Saved data entries:
/---
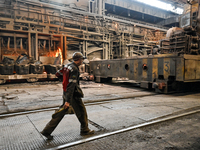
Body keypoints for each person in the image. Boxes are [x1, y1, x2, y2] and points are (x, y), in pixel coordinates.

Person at [41, 52, 94, 140]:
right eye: (82, 59)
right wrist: (68, 101)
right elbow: (71, 85)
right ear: (79, 60)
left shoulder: (67, 66)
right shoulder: (74, 69)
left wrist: (64, 81)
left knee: (61, 112)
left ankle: (47, 131)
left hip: (66, 92)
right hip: (73, 94)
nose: (82, 61)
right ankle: (85, 130)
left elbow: (58, 74)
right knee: (81, 112)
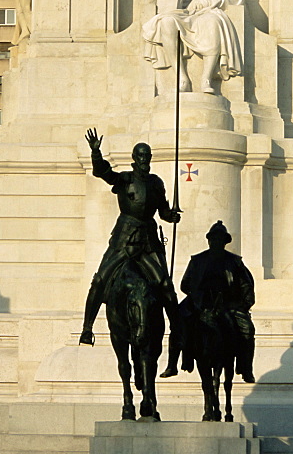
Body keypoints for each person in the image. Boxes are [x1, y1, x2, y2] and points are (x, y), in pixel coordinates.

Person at [79, 128, 181, 347]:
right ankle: (87, 329)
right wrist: (96, 153)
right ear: (135, 158)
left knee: (164, 283)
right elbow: (103, 173)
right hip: (124, 237)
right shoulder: (124, 179)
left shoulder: (156, 183)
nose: (145, 160)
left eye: (147, 156)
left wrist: (170, 216)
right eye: (141, 156)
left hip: (148, 240)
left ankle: (177, 329)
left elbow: (162, 211)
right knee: (100, 280)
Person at [161, 220, 255, 383]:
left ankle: (245, 367)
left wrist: (243, 304)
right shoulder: (197, 260)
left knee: (247, 329)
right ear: (209, 240)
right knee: (178, 323)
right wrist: (198, 296)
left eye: (220, 239)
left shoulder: (235, 262)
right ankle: (172, 364)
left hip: (228, 304)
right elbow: (185, 284)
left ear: (225, 242)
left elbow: (246, 286)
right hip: (200, 303)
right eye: (213, 239)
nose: (216, 242)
\---
• _Task brief_:
Check each line of the records for "shoulder" and copy the ones that contain it.

• _Task solution_:
left shoulder: (67, 66)
right shoulder: (74, 69)
right shoulder: (124, 179)
left shoulder: (156, 183)
right shoulder: (197, 260)
left shoulder: (235, 262)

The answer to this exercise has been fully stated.